Our guest blogger is Memo. Memo works at the Central Library. Besides reading history and literature about Latinos, workers, and immigrants, he enjoys re-reading the great literary works of nineteenth and twentieth-century realist writers.
I had never read the literary works of Langston Hughes before coming across The Collected Works of Langston Hughes at the North Portland Library. I knew of him as a great poet and poetry was not my favorite genre. Nonetheless, I leafed through the seventeen volume set on the shelf and I immediately was hooked on the works of one of the literary lions of the Harlem Renaissance.
Not sure where to begin, I skimmed through the volumes on poetry. I read quickly a few poems, tried to digest others, but it was his prose that truly beckoned me. I paused skimming midway through his oeuvre and read the first two short tales in depth. I knew then, as I do now, that I had found a literary gold mine because weeks later, I’m still digging through the Simple stories in volumes 7 and 8.

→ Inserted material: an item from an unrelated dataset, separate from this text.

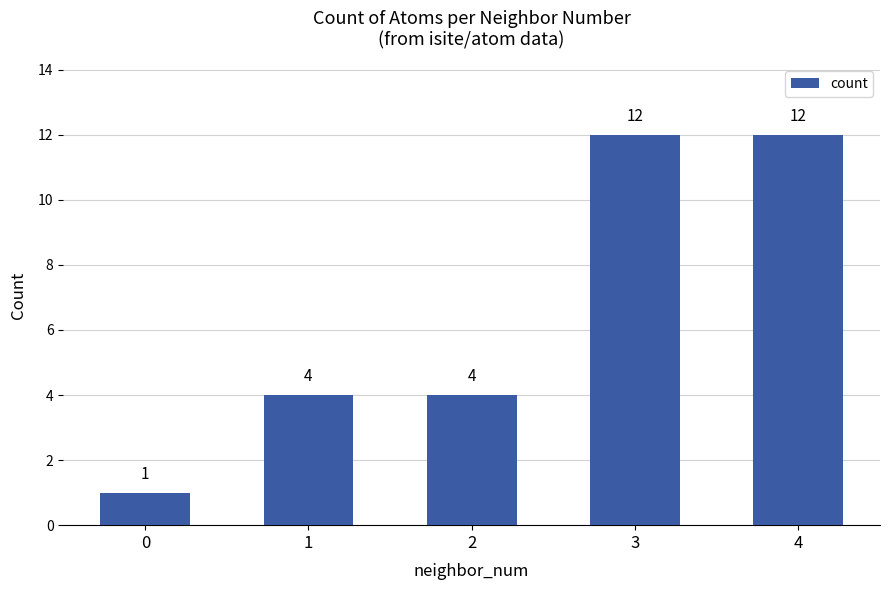

What is the greatest value displayed?

12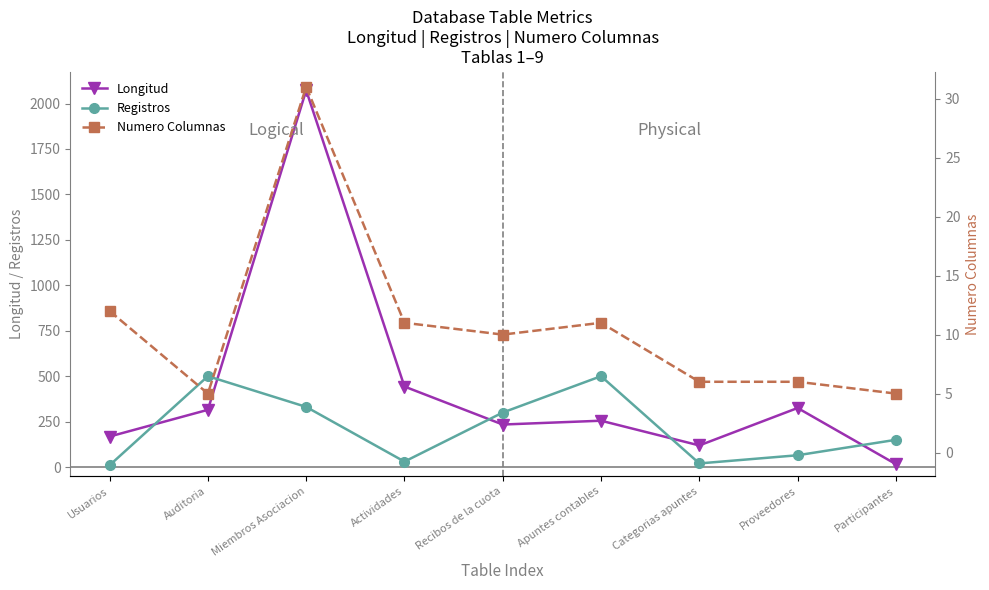

How many distinct data groups are displayed?

3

Originally published in the Chicago Defender from 1943 to 1965, the Simple stories read more like weekly columns on race relations in the U.S. The tales are narrated in a conversational form to engage readers on multiple levels. On one level, the stories are comical and reader-friendly, designed to show the human soul of Jesse B. Semple, or Simple as he is known, and draw the reader in. Readers get to see and feel Simple’s failures and successes as well as his frustrations and dreams. On another level, the stories portray the complex world that evolved in the Jim Crow era in a non-antagonizing way. Simple’s conversations with his bar buddy not only lured readers into the national dialogue over race, but they also engaged readers in a constructive conversation over racism—the ideological foundation that defined the racial boundaries of Simple’s life and, by extension, African Americans.
Though it has been sixty-five years since Langston Hughes published the first Simple stories in book form, the ideas in these tales still resonate. Racial progress has been made, but we still have a long way to go. Both fictional characters would probably nod their heads. Yes, over a cold beer. Still, such ideas, now more than ever, need to be part of a national discourse.